Yes. The ATO is often a major creditor and can vote on the restructuring plan like any other creditor. If the ATO believes the proposal is unrealistic or poorly supported, it may vote against it.
Does entering small business restructuring stop ATO recovery action immediately?
Not always. While restructuring may pause certain creditor actions, the ATO can still monitor the process and assess whether the plan genuinely addresses the outstanding tax debt.
Do directors remain in control of the company during small business restructuring?
Yes. Unlike voluntary administration, directors usually remain in control of day-to-day operations while a restructuring practitioner oversees the process.
Can a company propose more than one small business restructuring plan?
No. A company can only have one restructuring plan in progress at a time. If creditors reject the plan, other insolvency options may need to be considered.
Does the ATO have special influence in small business restructuring plans?

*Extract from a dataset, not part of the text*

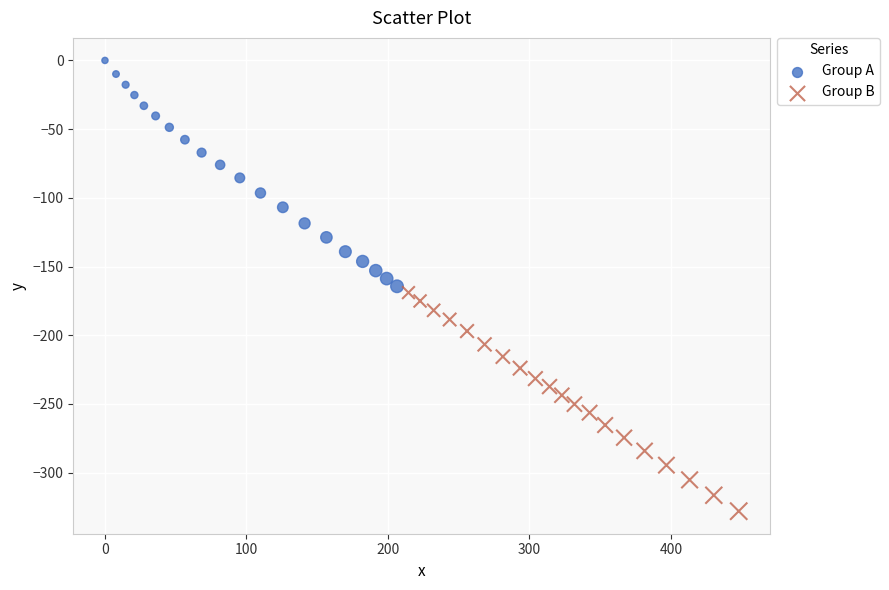

Which series reaches the maximum Y coordinate?

Group A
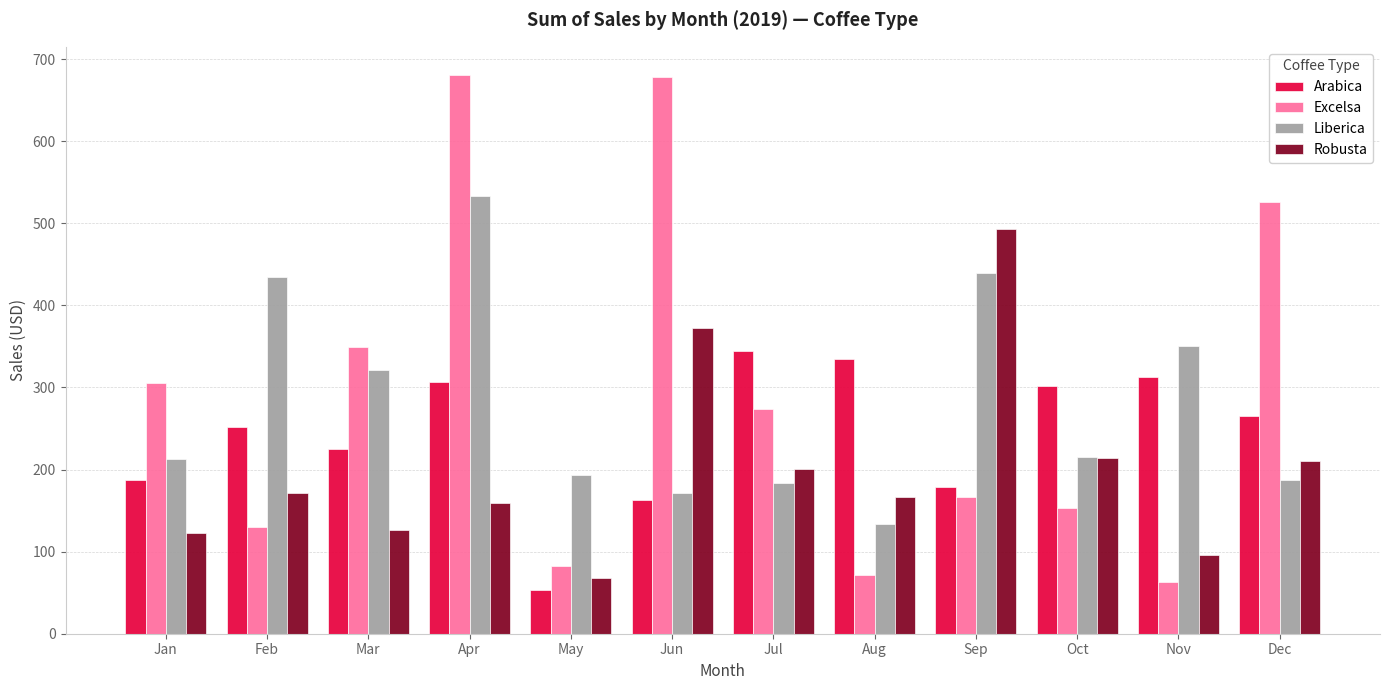

List the series in order of their peak value, lowest first.

Arabica, Robusta, Liberica, Excelsa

In many cases, yes. Because the ATO is often one of the largest creditors, its vote can significantly affect whether the restructuring plan is approved.
How long does the small business restructuring process usually take?
The formal proposal period is relatively short. Directors typically have 20 business days to develop and submit a restructuring plan to creditors.
Can restructuring include debts other than ATO tax liabilities?
Yes. A restructuring plan can include most unsecured debts, including supplier debts, loans, and other outstanding obligations owed by the company.
Will small business restructuring affect the company’s creditworthiness?
It may. Credit reporting agencies and suppliers may view restructuring as a sign of financial distress, which can affect future credit arrangements.
Can directors start restructuring after receiving legal action from the ATO?
Sometimes. However, timing is critical, especially if a Director’s Penalty Notice has already been issued, because certain deadlines cannot be reversed.
Can a company continue trading during small business restructuring?
Yes. One of the key features of the process is that the business can continue operating while negotiating a repayment plan with creditors.